The Bethe Ansatz

The lowest energy state will be obtained by forming a bound state of all \(N\) particles centered on zero 1964.McGuire.JMP.5, namely by choosing

\begin{equation*} \lambda^{N,a} = i \frac{\bar{c}}{2} (N+1 - 2a) + \mbox{O}(\delta)\,. \end{equation*}

The corresponding energy is

\begin{equation} E_{GS} = \sum_a (\lambda^{N,a})^2 = -\frac{\bar{c}^2}{4} \sum_{a=1}^N (N+1 - 2a)^2 = -\frac{\bar{c}^2}{12} N(N^2 - 1). \tag{al.e0}\label{al.e0} \end{equation}

Note that this goes like \(N^3\), unlike the repulsive case where the energy is not extensive.

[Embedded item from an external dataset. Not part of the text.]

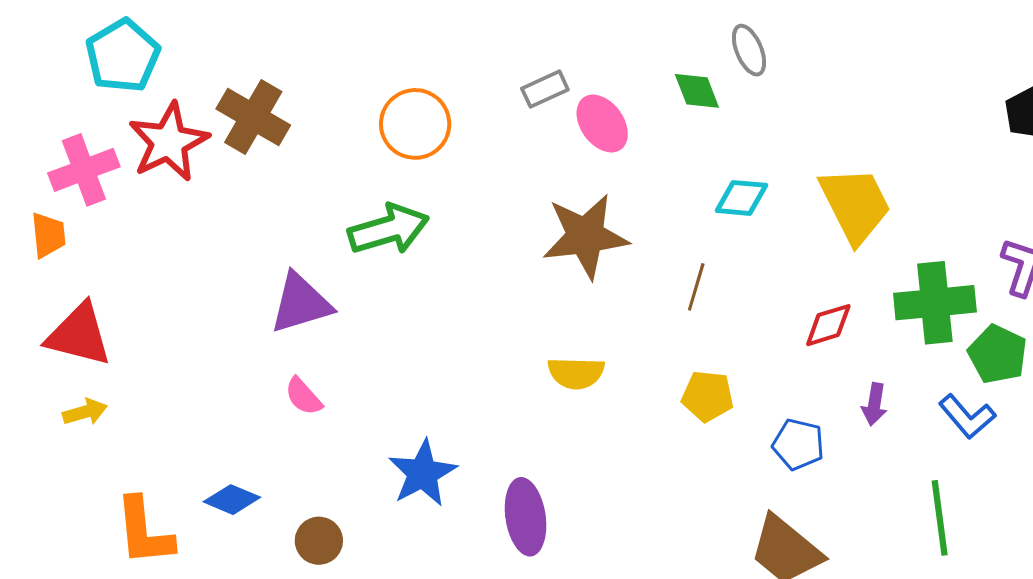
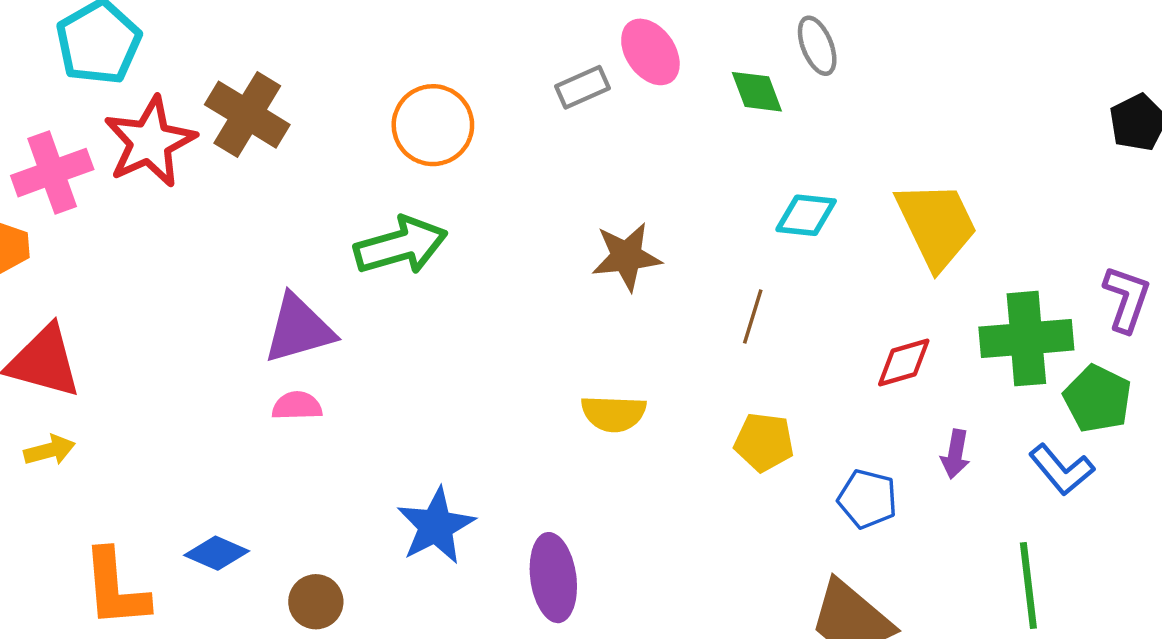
pink ellipse: (602, 124) -> (650, 52), moved
brown star: (585, 236) -> (626, 257), size x0.7
pink semicircle: (303, 396) -> (297, 406), moved, turned 129

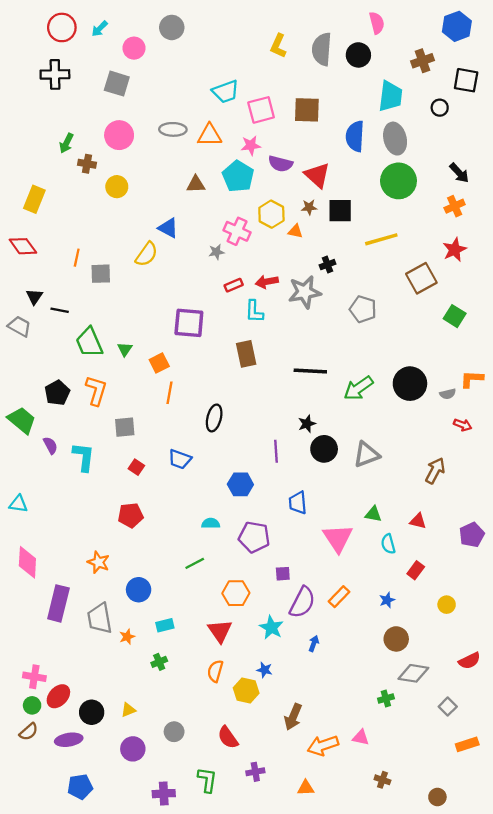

Although our results are not limited to this case, we will often consider the limit of a large number of particles \(N \gg 1\), with weak interactions \(\bar{c}\) such that the parameter \(g = \bar{c} N\) remains finite. In this case, the ground state energy per particle also remains finite, \(E_{GS} = -{g^2}/{12}\). We will find some similarly simplified limiting values for the correlations functions. It is however important to note that this is not a conventional thermodynamic limit with finite energy density as in the repulsive case.